Vizeweltmeisterin, Europarekordlerin, zweifache deutsche Rekordlerin, Bronzemedaillengewinnerin mit dem Team: Melat Yisak Kejeta (Laufteam Kassel) feierte bei der Halbmarathon-Weltmeisterschaft in Polen ein sensationelles DLV-Debüt. - Foto: Michael Bald
Melat Kejeta: Mit Rekordjagd zur Vizeweltmeisterin 2020 – EAM Kassel Marathon
Unfassbar, unglaublich, sensationell: Die Leichtathletik-Experten und die nationale und internationale Presse überschlagen sich geradezu in Lobeshymnen über Melat Yisak Kejeta.
Die 28-Jährige selbst bleibt auch nach dem größten Erfolg ihrer Karriere so, wie man sie kennt: bescheiden und demütig. „Ich freue mich sehr, sehr über meine Leistung und danke Gott“, sagt sie. Bei der Halbmarathon-Weltmeisterschaft in Gdynia (Polen) hatte die Athletin des Laufteam Kassel zuvor gleich für mehrere Paukenschläge gesorgt.

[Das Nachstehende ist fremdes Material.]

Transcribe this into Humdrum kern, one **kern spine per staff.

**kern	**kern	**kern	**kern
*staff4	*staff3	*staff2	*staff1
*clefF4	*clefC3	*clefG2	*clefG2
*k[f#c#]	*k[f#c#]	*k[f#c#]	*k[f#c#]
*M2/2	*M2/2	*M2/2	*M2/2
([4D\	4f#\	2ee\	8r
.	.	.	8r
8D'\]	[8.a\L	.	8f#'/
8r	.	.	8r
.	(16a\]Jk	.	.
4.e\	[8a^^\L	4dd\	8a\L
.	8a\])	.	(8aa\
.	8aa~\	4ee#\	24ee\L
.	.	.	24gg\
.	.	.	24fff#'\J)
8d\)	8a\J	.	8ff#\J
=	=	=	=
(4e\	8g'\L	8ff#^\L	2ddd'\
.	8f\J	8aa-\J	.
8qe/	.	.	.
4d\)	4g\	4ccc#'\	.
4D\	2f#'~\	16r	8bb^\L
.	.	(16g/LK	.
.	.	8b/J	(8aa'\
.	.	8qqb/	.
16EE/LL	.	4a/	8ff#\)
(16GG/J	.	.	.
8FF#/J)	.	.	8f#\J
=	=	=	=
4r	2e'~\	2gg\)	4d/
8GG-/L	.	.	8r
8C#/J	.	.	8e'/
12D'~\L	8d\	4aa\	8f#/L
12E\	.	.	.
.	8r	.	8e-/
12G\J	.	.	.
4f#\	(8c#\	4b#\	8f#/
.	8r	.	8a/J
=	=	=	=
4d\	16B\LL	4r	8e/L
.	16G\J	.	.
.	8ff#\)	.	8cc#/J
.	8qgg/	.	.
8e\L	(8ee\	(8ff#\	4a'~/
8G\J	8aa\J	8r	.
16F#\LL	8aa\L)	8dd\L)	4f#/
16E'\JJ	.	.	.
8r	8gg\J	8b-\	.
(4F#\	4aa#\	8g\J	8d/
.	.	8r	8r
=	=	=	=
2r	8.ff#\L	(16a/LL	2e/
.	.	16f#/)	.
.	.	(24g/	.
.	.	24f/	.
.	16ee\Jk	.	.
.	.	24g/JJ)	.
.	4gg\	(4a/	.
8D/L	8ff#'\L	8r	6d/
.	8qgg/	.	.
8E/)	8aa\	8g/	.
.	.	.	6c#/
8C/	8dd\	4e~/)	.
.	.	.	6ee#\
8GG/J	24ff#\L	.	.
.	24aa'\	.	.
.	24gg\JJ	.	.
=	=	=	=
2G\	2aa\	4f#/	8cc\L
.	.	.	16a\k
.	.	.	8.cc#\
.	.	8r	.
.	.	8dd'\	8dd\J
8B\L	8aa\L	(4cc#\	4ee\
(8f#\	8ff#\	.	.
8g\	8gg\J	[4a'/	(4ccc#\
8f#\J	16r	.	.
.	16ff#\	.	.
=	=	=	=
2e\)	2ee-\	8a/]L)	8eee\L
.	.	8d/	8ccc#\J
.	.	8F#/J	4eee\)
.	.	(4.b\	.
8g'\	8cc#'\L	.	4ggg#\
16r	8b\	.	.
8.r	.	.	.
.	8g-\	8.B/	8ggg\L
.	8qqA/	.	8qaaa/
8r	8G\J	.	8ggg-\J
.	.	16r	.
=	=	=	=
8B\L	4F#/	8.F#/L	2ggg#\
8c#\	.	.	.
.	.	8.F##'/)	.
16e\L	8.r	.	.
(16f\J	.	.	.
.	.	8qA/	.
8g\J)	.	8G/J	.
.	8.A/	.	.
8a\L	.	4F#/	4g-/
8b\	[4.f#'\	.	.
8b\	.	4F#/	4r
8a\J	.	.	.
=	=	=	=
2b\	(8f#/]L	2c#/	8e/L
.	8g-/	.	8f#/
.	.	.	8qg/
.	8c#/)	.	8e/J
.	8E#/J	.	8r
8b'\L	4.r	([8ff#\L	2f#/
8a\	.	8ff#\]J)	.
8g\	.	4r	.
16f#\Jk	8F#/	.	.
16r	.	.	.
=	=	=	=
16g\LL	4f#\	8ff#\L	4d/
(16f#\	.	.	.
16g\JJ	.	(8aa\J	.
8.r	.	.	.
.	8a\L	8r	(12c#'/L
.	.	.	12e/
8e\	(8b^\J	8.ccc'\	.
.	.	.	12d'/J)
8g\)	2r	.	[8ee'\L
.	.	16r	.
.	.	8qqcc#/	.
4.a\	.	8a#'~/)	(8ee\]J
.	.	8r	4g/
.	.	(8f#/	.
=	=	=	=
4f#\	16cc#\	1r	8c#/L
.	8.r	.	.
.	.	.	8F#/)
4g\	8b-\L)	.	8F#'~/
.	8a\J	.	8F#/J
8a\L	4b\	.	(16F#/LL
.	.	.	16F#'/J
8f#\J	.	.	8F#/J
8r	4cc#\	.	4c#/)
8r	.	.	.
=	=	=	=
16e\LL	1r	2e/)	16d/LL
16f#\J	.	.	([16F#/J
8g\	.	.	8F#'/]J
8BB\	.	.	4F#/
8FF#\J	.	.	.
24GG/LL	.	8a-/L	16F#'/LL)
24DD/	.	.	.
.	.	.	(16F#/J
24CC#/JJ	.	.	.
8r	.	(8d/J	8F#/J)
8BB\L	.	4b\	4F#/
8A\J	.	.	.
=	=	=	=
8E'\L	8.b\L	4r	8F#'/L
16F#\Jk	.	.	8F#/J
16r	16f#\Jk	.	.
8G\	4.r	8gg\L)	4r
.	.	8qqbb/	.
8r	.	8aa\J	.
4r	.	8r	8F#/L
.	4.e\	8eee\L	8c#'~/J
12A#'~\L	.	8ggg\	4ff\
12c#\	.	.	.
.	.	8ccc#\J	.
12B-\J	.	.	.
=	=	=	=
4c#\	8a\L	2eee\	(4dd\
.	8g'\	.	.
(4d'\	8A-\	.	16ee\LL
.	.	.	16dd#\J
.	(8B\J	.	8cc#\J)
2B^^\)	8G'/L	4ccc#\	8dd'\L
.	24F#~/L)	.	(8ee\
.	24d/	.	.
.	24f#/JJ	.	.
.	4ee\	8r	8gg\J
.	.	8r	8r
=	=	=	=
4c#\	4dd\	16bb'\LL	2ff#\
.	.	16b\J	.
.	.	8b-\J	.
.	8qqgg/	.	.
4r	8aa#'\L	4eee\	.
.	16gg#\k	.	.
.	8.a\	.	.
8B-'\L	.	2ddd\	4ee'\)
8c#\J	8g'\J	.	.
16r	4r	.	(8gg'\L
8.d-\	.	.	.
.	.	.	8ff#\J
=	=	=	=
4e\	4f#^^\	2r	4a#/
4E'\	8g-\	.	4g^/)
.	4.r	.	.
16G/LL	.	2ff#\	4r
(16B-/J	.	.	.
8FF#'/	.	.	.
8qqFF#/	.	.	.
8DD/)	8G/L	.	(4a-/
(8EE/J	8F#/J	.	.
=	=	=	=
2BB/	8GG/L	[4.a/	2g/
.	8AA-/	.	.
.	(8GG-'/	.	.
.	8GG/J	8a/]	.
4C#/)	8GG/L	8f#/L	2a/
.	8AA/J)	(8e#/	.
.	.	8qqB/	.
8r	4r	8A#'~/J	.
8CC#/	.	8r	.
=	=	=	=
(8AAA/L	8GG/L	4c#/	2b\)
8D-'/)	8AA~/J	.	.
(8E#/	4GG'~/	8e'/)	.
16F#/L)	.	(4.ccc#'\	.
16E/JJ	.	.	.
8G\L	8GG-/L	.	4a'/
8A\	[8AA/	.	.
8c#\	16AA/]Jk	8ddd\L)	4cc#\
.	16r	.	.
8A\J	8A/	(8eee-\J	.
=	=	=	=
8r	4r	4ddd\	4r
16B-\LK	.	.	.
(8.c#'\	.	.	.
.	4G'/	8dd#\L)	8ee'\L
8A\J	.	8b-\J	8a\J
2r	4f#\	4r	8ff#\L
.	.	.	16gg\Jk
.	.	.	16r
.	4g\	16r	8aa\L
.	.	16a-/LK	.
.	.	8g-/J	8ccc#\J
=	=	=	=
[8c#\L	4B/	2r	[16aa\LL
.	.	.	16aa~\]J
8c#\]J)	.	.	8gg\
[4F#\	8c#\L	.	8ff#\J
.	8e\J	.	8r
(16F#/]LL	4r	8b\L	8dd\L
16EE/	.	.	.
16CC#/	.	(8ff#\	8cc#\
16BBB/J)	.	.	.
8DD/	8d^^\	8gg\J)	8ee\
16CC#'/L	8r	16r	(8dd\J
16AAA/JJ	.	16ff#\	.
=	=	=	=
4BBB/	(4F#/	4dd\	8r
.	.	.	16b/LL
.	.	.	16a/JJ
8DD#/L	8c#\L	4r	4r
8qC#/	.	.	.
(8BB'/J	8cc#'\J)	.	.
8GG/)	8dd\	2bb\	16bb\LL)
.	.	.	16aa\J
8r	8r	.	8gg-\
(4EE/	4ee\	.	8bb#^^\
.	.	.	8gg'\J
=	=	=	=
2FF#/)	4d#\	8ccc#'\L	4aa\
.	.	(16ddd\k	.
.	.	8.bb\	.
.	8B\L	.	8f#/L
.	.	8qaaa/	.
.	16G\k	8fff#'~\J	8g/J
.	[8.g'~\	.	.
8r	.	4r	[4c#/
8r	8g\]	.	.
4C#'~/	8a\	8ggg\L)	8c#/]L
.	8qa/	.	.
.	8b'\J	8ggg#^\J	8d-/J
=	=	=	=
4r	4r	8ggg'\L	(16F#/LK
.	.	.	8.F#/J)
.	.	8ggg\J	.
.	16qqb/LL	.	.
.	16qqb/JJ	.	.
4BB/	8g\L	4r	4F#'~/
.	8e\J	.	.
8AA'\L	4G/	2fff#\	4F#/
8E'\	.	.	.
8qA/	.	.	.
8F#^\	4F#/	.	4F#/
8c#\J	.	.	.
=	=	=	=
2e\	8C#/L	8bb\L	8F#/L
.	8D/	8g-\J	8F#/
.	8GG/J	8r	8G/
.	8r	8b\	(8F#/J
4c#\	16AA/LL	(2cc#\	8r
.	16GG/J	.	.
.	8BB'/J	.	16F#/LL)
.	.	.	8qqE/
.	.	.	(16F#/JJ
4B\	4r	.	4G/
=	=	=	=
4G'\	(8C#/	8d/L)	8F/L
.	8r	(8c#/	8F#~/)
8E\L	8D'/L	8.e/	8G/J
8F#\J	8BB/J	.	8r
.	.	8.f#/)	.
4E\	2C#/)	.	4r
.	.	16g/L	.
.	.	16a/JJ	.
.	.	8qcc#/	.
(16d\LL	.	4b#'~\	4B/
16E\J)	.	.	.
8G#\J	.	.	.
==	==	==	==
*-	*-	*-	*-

Sie wurde bei ihrem Debüt im Nationaltrikot Vize-Weltmeisterin, pulverisierte den Deutschen Rekord in 1:05:18 Std. um fast zweieinhalb Minuten, was gleichzeitig auch Europarekord für ein reines Frauenrennen bedeutet, sammelte unterwegs einen neuen Deutschen 10 km-Rekord (30:47) ein und holte gemeinsam mit dem deutschen Team noch die Bronzemedaille.
Dass ihr bei ihrem Sprung in die Weltelite nur winzige zwei Sekunden zu einem neuen Weltrekord für Frauenrennen fehlten, den sich Siegerin Peres Jepchirchir (Kenia, 1:05:16) holte, störte Melat Kejeta nicht weiter. Dass sie nach den intensiven Höhentrainingslagern in St. Moritz (Schweiz) schnell sein würde, hatte sie aber geahnt. „Ich wollte 1:06 oder 1:07 laufen und mein Bestes geben, dass es dann 1:05 wurde, hat mich aber doch überrascht“, erzählt sie nach dem Rennen.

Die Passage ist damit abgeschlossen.